What the Papers Won’t Say
What the Papers Won’t Say

What the Papers Won’t Say

Some things seem to get clearer with age, and experience.
Others get more blurry.

I remember overhearing a pro golfer a couple of years ago describe the majority of our profession as “highly functioning depressives”, and without wanting to make light of real mental health issues, I don’t think it’s far off the mark. The customary asterisk fits here – a lot of professional golfers have a very privileged lifestyle, and I don’t take for granted for a second the fact I get to do what I love for a living. Regardless of how my writing comes across, I wouldn’t change it. But.

Hanging on to the vision is like trying to hang on to a cliff face sometimes.
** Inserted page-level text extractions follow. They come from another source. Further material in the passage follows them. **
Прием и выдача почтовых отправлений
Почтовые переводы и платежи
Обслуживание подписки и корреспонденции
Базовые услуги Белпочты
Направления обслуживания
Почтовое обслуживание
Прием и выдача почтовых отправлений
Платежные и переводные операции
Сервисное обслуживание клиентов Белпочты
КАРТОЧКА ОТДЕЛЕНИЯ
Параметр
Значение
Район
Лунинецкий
I think when we’re a little younger, the pathway to where we want to go is almost more straightforward. Perhaps because our skills are less developed, perhaps because reality hasn’t yet cut scars through our ambition. Golf is captivating to those who play it because of its depth – there is always something to be better at. And even when you’re better at it, there are no guarantees. You can lose gains by doing the exact same things you did to make them. (Might be better if the younger players don’t read this). One thing I’m not sure fans always appreciate is the complexity of improvement, or even the complexity of maintenance. Over half of this year’s winning Solheim Cup team were different from the winning team of two years ago. I wasn’t a million miles away from making that 2019 team (I got what Billy Horschel didn’t), but I wouldn’t have been anywhere near this year’s team. But for all my second guessing, I know without doubt I’m a better player than I was then.
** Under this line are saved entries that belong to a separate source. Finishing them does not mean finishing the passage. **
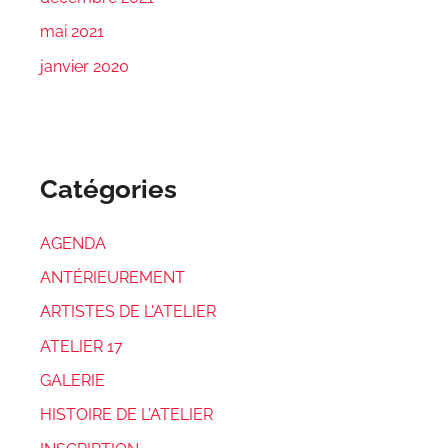
mai 2021
janvier 2020
Catégories
AGENDA
ANTÉRIEUREMENT
ARTISTES DE L'ATELIER
ATELIER 17
GALERIE
HISTOIRE DE L'ATELIER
How would you measure progress in this sport?
Trophies? World ranking? Stroke average? What you consider your best to look like? What you consider your worst to look like? How much you feel you belong?
It’s not as straightforward as using a strokes gained measuring system. (For one thing, that’s still not actually possible in the women’s game).

Sometimes I think the better you get, the harder it is to stay on the right side of the “line”. The line between finding the zone and the effort it takes to do so. All professional golfers – all sportspeople, I assume – have an insatiable need to keep getting better. There is an almost perverse enjoyment of frustration – frustration leads you to the work; to the knowledge of what you need to do to be where you want to be. But the satisfaction of knowing why you’re not where you want to be is sometimes undercut by the actuality of not being where you want to be. And that burns through the Friday evening drives back to the hotel. That burns through the 5am alarms to get up for a round you don’t know how to gain from. That burns through the waiting – the stress of trying to decide whether resting or working is more beneficial; making both of them redundant anyway.

I hope Emma Raducanu treasures every moment of her astonishing win. She looks like she has all the attributes to embrace the world being at her feet. But she probably doesn’t have enough scars yet to truly comprehend what that means. Maybe that’s a good thing. The nature of sport – which is maybe what keeps all us addicts searching – means her path will change with every breath she takes. That’s more real than whatever the papers will tell you.


  1. Dominic Newbould

    Back in 1983 I reported on the Ford Ladies Classic in the early days of the Women’s pro European Tour. It was won by a very young German, Barbara Helbig. When I interviewed her, I was struck by her fresh and optimistic approach to professional golf.
    ( I was just as naive at the time.)
    Afterwards, I remember talking to two of the much more experienced members of the emerging tour. They both said the same thing: Wait until she tries to do it again… said with a foreboding tone.
    She never won another event.
    Let’s hope Emma Raducanu gats better advice and support and manages to go from strength to strength.